On 14 Sep 2020, at 12:04, Surafel Temesgen <surafel3000@gmail.com> wrote:
On Fri, Jul 31, 2020 at 1:38 AM Daniel Gustafsson <daniel@yesql.se <mailto:daniel@yesql.se>> wrote:

$ pg_dump -d cary --where="test1:a3 = ( select max(aa1) from test2 )" > testdump2
$ pg_dump: error: processing of table "public.test1" failed

both test1 and test2 exist in the database and the same subquery works under psql.

This is because pg_dump uses schema-qualified object name I add documentation about to use schema-qualified name when using sub query

Documenting something is well and good, but isn't allowing arbitrary SQL
copy-pasted into the query (which isn't checked for schema qualification)
opening up for some of the ill-effects of CVE-2018-1058?
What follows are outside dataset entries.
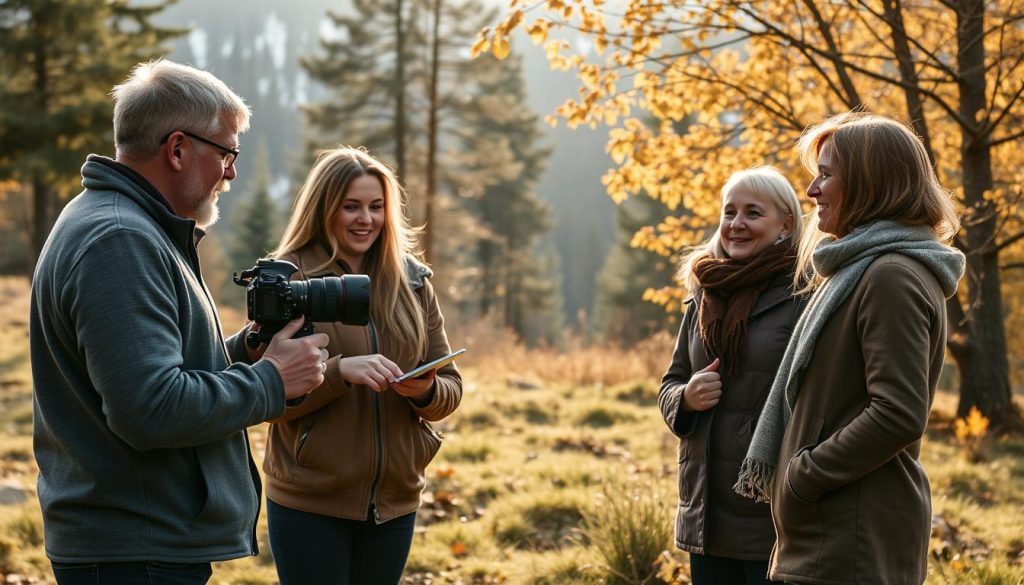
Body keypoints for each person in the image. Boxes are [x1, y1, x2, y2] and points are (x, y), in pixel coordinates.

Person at [30, 60, 330, 585]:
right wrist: (272, 381)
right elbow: (149, 409)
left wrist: (243, 352)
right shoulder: (118, 239)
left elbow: (144, 372)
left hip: (139, 542)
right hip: (135, 552)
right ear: (177, 148)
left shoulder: (119, 222)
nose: (231, 171)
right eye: (226, 153)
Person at [735, 112, 965, 585]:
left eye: (826, 174)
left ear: (869, 181)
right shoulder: (857, 270)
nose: (812, 190)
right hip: (830, 534)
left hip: (853, 538)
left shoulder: (891, 276)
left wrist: (803, 476)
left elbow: (897, 413)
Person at [261, 147, 463, 585]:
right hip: (309, 502)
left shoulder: (413, 281)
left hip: (394, 502)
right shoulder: (289, 281)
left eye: (376, 207)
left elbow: (450, 387)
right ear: (324, 208)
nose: (365, 219)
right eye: (351, 206)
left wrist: (425, 391)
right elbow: (267, 399)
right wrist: (338, 373)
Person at [659, 166, 803, 585]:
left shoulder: (804, 294)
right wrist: (685, 398)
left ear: (785, 224)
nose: (736, 224)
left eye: (753, 213)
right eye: (729, 212)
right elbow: (670, 382)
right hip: (706, 512)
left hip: (771, 513)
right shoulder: (704, 292)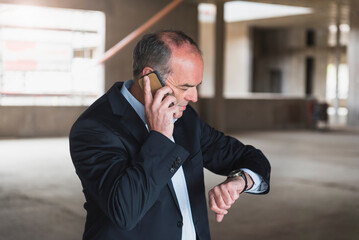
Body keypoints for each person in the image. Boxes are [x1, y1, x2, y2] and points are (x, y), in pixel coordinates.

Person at [69, 30, 271, 240]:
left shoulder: (185, 118)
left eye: (196, 86)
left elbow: (249, 156)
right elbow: (125, 211)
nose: (193, 97)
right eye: (185, 86)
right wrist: (161, 136)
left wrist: (240, 180)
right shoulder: (94, 128)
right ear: (148, 78)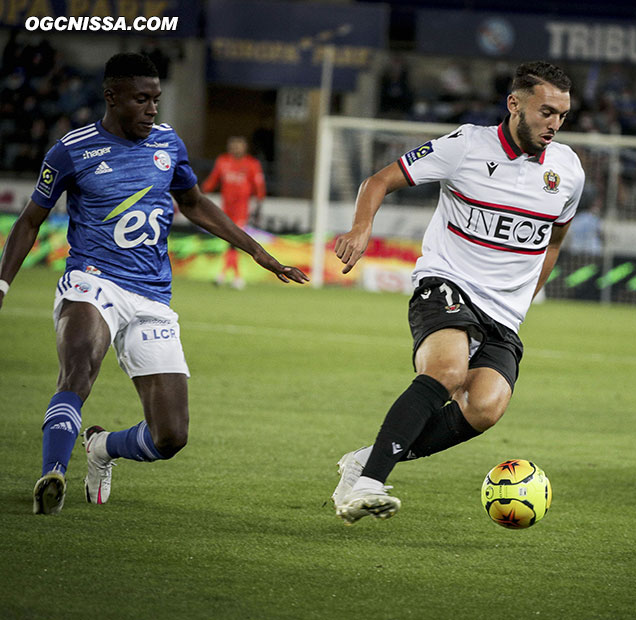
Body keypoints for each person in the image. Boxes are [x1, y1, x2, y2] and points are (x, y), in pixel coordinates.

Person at [0, 53, 308, 515]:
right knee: (78, 368)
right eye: (141, 99)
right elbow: (28, 222)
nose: (152, 109)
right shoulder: (72, 149)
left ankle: (102, 448)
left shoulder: (168, 145)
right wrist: (2, 286)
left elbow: (195, 203)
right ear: (112, 97)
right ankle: (54, 474)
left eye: (156, 99)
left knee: (170, 437)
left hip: (152, 296)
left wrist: (257, 252)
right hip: (92, 280)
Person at [330, 61, 585, 525]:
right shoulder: (466, 145)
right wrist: (362, 227)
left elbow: (555, 239)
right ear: (515, 104)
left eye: (562, 116)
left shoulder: (568, 170)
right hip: (447, 282)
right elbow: (379, 180)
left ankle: (365, 460)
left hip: (504, 311)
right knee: (448, 371)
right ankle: (366, 486)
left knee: (485, 408)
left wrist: (526, 298)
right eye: (546, 111)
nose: (554, 124)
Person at [201, 136, 266, 290]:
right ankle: (234, 277)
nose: (236, 149)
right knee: (231, 242)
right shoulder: (223, 161)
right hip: (226, 209)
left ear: (245, 148)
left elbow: (259, 186)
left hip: (241, 210)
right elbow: (212, 180)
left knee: (233, 242)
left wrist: (259, 205)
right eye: (233, 146)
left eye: (239, 146)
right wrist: (200, 192)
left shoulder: (252, 164)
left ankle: (226, 276)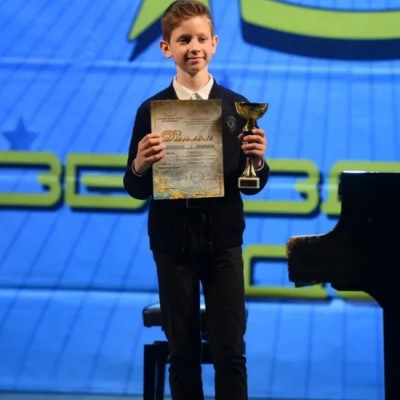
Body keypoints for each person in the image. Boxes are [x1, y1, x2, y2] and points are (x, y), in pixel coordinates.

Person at [123, 1, 269, 399]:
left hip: (223, 244)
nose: (194, 47)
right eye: (184, 39)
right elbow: (135, 187)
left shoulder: (238, 108)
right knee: (182, 354)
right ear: (166, 47)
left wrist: (257, 160)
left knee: (230, 353)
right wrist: (139, 164)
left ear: (215, 43)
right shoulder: (151, 111)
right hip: (172, 247)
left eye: (202, 38)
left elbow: (251, 185)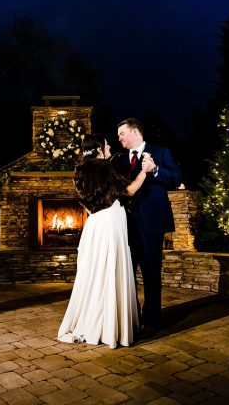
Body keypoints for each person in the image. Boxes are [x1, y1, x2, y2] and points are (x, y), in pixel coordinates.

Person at [57, 133, 155, 348]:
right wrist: (144, 172)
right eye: (107, 145)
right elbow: (129, 190)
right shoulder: (107, 167)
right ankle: (111, 325)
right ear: (99, 149)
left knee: (94, 270)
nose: (110, 146)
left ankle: (92, 319)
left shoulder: (79, 172)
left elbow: (83, 201)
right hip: (111, 222)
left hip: (94, 224)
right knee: (111, 267)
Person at [115, 118, 182, 339]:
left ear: (135, 132)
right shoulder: (120, 160)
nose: (119, 138)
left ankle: (151, 320)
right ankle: (132, 319)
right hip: (125, 226)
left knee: (151, 273)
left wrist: (155, 170)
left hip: (151, 224)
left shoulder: (161, 152)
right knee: (127, 274)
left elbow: (176, 179)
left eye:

I don’t add tests because single-quotes and double-quotes are meta-characters for PROVE too.

I'm not sure I follow. Surely tests can be added for this functionality?

How should one invoke this on a multibyte char table name which require
quoting, like --table='"x"' (where x would be an mb char). Reading the
original thread and trying the syntax from there, it's also not clear how table
names with colons should be handled. I know they're not common, but if they're
not supported then the tradeoff should be documented.

A nearby thread [0]CAFj8pRB10wvW0CC9Xq=1XDs=zCQxer3cbLcNZa+qiX4cUH-G_A@mail.gmail.com is adding functionality to read from an input file due to
the command line being too short. Consumers of this might not run into the
issues mentioned there, but it doesn't seem far fetched that someone who does
also adds a small WHERE clause too. Maybe these patches should join forces?

cheers ./daniel

[0]: CAFj8pRB10wvW0CC9Xq=1XDs=zCQxer3cbLcNZa+qiX4cUH-G_A@mail.gmail.com

#6Michael Paquier
michael@paquier.xyz
In reply to: Daniel Gustafsson (#5)
Re: pg_dump --where option

On Mon, Sep 14, 2020 at 05:00:19PM +0200, Daniel Gustafsson wrote:

I'm not sure I follow. Surely tests can be added for this functionality?

We should have tests for that. I can see that this has not been
answered in two weeks, so this has been marked as returned with
feedback in the CF app.
--
Michael